We start by examining the basic distribution of ads, conversions, and test group behavior.


In [None]:
# Conversion rate by group
group_conv = df.groupby("test group")["converted"].mean().reset_index()

sns.barplot(data=group_conv, x="test group", y="converted", palette="viridis")
plt.title("Conversion Rate by Test Group")
plt.ylim(0, 0.03)
plt.show()


In [None]:
# Total ads vs conversion
sns.boxplot(data=df, x="converted", y="total ads", palette="Set2")
plt.yscale("log")
plt.title("Total Ads Seen by Conversion Outcome")
plt.show()


In [None]:
# Conversion by day
day_order = ["Monday", "Tuesday", "Wednesday", "Thursday", "Friday", "Saturday", "Sunday"]
sns.barplot(data=df.groupby("most ads day")["converted"].mean().reindex(day_order).reset_index(),
            x="most ads day", y="converted", palette="crest")
plt.title("Conversion Rate by Day of Most Ads Seen")
plt.xticks(rotation=45)
plt.show()


In [None]:
# Conversion by hour
hourly = df.groupby("most ads hour")["converted"].mean().reset_index()
sns.lineplot(data=hourly, x="most ads hour", y="converted", marker='o', color='teal')
plt.title("Conversion Rate by Hour of Most Ads Seen")
plt.xticks(range(0, 24))
plt.show()


In [None]:
## 📐 Hypothesis Testing (A/B Test)

We use a Chi-square test to determine if the observed differences in conversion rates between the ad and PSA groups are statistically significant.

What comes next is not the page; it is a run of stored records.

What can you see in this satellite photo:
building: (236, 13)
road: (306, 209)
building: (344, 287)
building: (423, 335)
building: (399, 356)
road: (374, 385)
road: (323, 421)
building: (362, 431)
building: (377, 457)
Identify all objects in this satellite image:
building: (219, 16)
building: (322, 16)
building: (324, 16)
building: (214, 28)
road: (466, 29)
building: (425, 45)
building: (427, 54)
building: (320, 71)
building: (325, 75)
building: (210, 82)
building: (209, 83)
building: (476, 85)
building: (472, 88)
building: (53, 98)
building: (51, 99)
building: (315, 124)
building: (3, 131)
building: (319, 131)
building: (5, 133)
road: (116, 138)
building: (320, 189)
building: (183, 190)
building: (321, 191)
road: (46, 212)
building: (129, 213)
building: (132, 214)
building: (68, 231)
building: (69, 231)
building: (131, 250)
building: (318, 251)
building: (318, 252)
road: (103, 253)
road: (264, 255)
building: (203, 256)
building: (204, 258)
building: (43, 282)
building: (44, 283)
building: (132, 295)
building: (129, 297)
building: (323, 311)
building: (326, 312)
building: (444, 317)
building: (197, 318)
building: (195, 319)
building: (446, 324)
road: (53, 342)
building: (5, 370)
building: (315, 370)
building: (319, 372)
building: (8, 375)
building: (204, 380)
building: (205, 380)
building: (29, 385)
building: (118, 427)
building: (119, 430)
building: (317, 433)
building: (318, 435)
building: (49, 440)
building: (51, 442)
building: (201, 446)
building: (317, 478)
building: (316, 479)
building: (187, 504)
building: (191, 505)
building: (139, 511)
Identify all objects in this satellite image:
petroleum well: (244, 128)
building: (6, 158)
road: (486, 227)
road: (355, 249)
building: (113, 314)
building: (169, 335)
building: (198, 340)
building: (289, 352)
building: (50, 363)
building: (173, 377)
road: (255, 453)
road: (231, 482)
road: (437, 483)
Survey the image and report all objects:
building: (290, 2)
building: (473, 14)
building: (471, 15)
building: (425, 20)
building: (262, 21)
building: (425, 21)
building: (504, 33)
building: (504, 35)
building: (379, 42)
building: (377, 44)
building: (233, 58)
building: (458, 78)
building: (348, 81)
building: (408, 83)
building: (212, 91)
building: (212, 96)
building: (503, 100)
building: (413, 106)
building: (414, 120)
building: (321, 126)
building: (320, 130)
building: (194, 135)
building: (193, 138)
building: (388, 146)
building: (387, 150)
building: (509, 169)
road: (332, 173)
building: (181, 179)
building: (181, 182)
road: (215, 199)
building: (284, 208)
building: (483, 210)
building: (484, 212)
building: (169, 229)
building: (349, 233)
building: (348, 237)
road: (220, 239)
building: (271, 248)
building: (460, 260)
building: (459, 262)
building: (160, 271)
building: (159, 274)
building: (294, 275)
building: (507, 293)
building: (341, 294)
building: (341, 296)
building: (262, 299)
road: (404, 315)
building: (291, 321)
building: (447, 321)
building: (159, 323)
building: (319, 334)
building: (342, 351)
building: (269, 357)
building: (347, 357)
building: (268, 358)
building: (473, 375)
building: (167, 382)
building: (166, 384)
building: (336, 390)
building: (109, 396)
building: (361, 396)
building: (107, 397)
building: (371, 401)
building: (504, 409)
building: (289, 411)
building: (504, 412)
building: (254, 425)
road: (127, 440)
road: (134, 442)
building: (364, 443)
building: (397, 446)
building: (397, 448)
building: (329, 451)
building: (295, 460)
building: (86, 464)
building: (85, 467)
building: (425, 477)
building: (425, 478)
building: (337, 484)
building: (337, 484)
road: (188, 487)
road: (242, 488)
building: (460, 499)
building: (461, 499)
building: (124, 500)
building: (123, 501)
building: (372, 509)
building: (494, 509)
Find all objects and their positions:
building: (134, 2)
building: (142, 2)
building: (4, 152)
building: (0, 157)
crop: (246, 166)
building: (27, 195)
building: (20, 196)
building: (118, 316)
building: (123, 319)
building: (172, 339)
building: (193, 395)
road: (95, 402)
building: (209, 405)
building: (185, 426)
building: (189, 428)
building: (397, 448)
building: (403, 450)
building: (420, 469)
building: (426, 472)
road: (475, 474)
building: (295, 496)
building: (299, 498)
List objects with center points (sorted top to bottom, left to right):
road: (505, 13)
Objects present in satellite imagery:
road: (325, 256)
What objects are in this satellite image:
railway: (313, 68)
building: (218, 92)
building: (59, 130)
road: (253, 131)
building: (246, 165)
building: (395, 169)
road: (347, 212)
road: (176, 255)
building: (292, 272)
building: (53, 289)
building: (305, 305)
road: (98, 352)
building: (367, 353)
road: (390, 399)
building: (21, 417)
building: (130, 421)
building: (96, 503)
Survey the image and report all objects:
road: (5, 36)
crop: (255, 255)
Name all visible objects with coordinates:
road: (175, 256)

**Null Hypothesis (H₀)**: Conversion rate is the same for both groups.  
**Alternative Hypothesis (H₁)**: Conversion rate is different between groups.


In [None]:
contingency = pd.crosstab(df['test group'], df['converted'])
chi2, p, dof, expected = chi2_contingency(contingency)

print(f"Chi2 Statistic: {chi2:.2f}")
print(f"P-value: {p:.4f}")
if p < 0.05:
    print("✅ Statistically significant difference — ads likely impacted conversion.")
else:
    print("❌ No statistically significant difference found.")


In [None]:
## 💰 Revenue Estimation

Assuming a fixed revenue of $50 per successful conversion, we estimate potential ad campaign earnings.


In [None]:
revenue_per_conversion = 50
ad_conversions = contingency.loc['ad', True]
estimated_revenue = ad_conversions * revenue_per_conversion

print(f"Estimated Revenue from Ads: ${estimated_revenue:,.2f}")


In [None]:
## 📈 Insights and Business Recommendations

### ✅ Key Insights:
- Ads resulted in a **higher conversion rate** than PSA, supported by statistical testing.
- Most conversions occurred during **midday hours (11 AM – 3 PM)** and on **weekdays**, indicating optimal ad delivery windows.
- Users who converted saw a moderate number of ads, suggesting a **sweet spot for ad frequency**.

### 💡 Recommendations:
1. **Scale the ad campaign** to reach more users in the "PSA" group.
2. **Target ad delivery during peak conversion hours** (e.g., lunch breaks).
3. **Optimize ad frequency** to avoid oversaturation but maintain visibility.
4. **Run segmentation experiments** (e.g., by demographics or behavior) to fine-tune targeting.